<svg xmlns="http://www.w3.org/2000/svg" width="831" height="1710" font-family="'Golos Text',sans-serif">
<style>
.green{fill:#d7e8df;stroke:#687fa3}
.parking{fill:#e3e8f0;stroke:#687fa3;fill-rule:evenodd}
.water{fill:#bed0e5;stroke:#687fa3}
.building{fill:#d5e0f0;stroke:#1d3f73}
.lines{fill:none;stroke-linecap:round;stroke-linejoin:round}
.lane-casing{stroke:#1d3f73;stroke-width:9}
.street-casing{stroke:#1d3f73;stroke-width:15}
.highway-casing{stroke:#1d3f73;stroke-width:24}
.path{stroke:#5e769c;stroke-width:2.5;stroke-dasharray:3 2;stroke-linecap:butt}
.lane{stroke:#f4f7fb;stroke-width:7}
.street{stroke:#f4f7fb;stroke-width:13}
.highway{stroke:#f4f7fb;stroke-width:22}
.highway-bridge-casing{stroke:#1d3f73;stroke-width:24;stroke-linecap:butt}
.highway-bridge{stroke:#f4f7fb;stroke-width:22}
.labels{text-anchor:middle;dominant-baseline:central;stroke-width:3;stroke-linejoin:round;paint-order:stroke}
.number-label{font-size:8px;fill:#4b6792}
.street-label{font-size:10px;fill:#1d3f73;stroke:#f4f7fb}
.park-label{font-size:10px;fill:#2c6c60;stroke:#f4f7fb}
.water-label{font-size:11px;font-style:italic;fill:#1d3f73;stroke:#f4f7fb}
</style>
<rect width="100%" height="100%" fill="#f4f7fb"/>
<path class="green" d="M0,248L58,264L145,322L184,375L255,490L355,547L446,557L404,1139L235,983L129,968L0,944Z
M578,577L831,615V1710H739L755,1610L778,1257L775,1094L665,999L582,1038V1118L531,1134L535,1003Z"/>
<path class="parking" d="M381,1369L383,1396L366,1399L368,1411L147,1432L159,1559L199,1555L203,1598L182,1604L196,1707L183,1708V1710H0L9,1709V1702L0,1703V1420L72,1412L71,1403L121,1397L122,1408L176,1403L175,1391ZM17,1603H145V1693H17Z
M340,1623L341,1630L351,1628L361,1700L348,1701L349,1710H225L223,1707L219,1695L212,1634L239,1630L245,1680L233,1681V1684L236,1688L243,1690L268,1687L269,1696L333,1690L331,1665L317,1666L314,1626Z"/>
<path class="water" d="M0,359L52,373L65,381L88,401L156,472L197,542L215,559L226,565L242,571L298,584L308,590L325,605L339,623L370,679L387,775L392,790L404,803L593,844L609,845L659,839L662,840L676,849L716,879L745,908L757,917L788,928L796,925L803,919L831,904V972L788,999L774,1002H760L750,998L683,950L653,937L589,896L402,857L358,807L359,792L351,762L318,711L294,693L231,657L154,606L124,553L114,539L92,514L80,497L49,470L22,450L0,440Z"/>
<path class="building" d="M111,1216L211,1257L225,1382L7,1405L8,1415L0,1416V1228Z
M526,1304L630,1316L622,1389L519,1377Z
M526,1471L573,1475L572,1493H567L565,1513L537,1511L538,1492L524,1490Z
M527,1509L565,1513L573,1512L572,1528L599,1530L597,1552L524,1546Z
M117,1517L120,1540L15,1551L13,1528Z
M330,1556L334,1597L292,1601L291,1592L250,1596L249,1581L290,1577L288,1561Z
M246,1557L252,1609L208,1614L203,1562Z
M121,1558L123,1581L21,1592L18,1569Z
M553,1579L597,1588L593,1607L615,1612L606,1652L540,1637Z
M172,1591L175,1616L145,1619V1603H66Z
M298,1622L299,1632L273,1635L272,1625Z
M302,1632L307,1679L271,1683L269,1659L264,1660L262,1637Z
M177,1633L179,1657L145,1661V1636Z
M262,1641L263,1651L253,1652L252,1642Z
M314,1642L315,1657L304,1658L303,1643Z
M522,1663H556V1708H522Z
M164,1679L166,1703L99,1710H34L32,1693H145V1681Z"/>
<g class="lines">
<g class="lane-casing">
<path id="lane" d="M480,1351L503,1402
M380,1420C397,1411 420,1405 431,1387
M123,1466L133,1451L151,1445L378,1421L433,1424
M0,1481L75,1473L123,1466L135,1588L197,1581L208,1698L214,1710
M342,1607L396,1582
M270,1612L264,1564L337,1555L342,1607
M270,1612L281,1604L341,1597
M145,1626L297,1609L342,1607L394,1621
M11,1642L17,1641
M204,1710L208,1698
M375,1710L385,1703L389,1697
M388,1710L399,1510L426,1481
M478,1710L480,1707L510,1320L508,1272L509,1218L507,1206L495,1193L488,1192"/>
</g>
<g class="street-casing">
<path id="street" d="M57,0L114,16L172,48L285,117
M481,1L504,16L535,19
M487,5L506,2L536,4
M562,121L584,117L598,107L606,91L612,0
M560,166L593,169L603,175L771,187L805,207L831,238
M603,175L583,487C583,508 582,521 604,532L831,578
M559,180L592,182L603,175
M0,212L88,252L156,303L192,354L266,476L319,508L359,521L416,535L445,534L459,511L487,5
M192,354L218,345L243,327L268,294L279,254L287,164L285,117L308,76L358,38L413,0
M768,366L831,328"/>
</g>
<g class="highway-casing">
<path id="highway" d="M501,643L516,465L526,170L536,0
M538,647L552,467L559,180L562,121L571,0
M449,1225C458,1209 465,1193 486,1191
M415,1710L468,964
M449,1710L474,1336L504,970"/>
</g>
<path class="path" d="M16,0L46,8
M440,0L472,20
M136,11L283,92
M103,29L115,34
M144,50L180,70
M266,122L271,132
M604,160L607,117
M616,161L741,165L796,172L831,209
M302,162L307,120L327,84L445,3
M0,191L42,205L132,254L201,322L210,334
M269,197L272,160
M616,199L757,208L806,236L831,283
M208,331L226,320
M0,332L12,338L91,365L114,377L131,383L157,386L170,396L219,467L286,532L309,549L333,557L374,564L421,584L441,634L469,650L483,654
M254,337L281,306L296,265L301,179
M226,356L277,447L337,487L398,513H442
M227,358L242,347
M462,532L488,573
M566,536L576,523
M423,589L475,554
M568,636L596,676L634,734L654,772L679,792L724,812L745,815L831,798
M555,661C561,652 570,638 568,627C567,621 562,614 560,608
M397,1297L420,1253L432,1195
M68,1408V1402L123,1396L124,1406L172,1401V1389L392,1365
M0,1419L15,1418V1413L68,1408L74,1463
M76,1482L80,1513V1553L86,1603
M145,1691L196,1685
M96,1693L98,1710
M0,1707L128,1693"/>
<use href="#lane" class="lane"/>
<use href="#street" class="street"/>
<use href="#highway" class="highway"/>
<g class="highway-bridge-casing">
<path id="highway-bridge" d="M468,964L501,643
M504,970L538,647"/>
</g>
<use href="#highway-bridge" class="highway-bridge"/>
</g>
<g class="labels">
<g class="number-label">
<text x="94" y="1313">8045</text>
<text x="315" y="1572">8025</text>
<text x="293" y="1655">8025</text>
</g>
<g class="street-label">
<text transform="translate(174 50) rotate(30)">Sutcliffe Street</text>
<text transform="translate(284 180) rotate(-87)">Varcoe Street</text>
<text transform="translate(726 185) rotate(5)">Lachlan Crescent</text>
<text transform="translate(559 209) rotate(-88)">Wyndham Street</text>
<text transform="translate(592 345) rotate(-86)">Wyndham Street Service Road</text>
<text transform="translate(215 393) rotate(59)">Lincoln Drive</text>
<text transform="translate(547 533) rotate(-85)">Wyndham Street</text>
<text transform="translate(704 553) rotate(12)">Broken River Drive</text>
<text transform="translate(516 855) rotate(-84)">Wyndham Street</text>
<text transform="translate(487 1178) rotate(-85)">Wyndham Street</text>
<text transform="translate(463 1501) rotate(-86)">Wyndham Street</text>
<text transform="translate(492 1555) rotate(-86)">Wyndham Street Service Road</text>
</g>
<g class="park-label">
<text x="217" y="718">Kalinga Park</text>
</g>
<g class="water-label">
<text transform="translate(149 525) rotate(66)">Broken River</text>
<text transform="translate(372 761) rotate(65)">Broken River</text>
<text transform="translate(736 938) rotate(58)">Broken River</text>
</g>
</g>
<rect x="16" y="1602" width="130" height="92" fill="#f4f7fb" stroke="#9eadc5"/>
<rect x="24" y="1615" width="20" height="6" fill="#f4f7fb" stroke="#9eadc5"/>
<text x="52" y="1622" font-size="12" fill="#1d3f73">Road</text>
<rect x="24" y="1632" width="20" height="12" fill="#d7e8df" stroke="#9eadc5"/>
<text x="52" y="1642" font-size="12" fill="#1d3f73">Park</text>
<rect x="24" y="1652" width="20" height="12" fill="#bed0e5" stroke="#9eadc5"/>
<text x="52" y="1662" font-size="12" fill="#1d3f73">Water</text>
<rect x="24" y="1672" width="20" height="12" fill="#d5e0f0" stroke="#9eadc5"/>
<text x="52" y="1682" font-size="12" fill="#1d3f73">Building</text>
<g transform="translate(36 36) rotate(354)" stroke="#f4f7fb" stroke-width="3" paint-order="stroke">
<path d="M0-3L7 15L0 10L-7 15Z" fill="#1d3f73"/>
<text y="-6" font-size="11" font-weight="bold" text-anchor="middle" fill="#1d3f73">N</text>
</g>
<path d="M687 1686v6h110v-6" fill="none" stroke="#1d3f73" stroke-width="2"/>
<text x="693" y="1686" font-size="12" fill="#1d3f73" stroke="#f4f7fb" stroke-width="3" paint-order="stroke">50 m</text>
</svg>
.....
**Exercise directions:** From the data above, show each line that contains "lines".

**Task result:**
.lines{fill:none;stroke-linecap:round;stroke-linejoin:round}
<g class="lines">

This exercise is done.